Rendered page images.
--

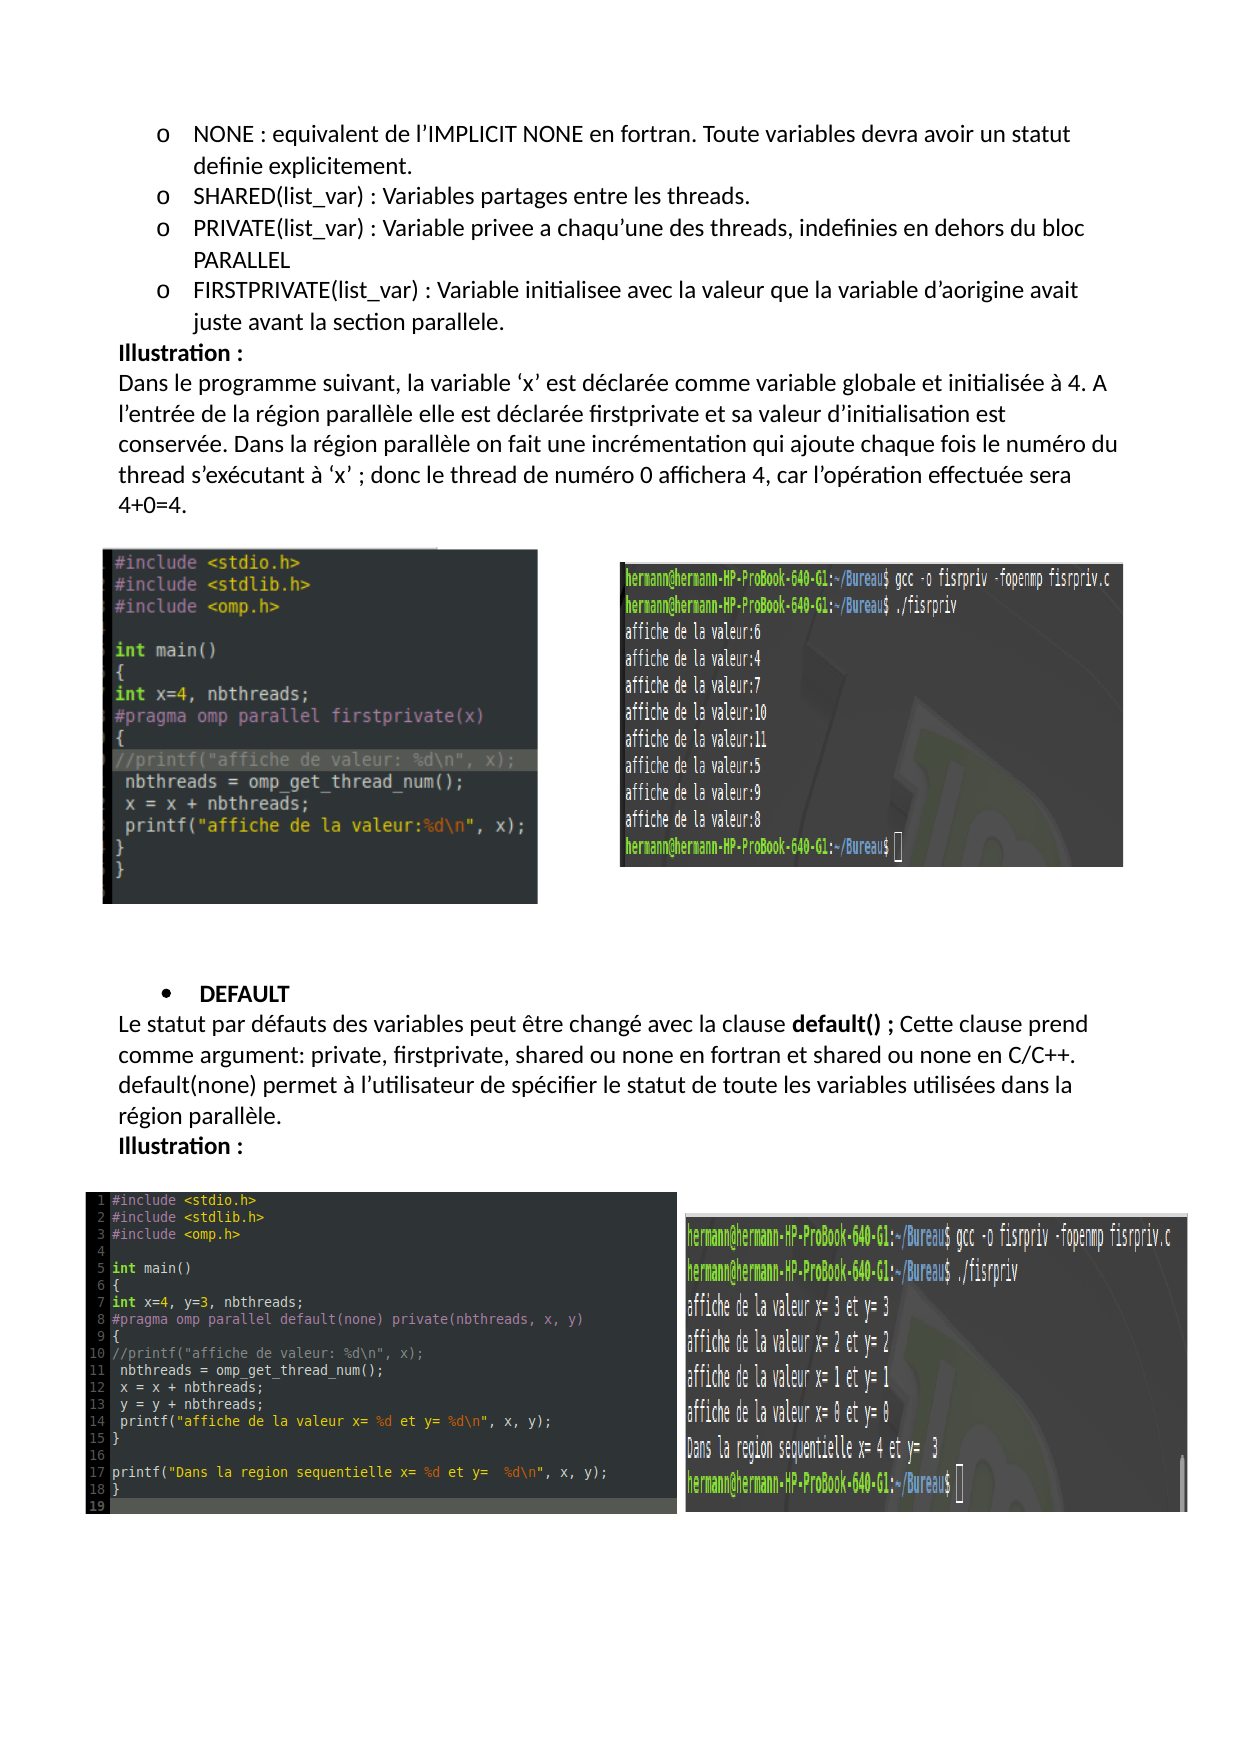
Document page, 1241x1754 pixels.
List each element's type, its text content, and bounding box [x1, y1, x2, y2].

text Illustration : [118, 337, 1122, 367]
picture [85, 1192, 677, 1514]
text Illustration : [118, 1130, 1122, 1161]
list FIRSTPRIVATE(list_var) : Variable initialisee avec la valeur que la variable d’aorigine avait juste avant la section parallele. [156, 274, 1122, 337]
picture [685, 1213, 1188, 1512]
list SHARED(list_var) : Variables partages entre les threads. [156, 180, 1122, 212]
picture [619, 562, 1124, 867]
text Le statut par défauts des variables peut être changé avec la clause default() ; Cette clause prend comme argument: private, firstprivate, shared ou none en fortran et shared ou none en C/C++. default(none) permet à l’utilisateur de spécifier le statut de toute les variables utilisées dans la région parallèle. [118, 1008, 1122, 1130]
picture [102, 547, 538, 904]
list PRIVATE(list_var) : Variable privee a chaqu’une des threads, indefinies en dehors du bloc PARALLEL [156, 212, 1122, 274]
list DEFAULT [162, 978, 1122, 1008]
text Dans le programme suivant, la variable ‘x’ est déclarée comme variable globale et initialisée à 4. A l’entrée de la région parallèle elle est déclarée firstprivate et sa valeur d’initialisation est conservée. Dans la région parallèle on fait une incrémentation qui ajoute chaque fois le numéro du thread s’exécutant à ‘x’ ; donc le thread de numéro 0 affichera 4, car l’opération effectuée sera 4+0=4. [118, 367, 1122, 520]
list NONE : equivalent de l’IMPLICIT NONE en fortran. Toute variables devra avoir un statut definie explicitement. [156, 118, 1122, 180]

--

WHAT YOU NEED TO DO. All lines above with the word "statut" need to be reported.

WRITTEN SOLUTION.
text Le statut par défauts des variables peut être changé avec la clause default() ; Cette clause prend comme argument: private, firstprivate, shared ou none en fortran et shared ou none en C/C++. default(none) permet à l’utilisateur de spécifier le statut de toute les variables utilisées dans la région parallèle. [118, 1008, 1122, 1130]
list NONE : equivalent de l’IMPLICIT NONE en fortran. Toute variables devra avoir un statut definie explicitement. [156, 118, 1122, 180]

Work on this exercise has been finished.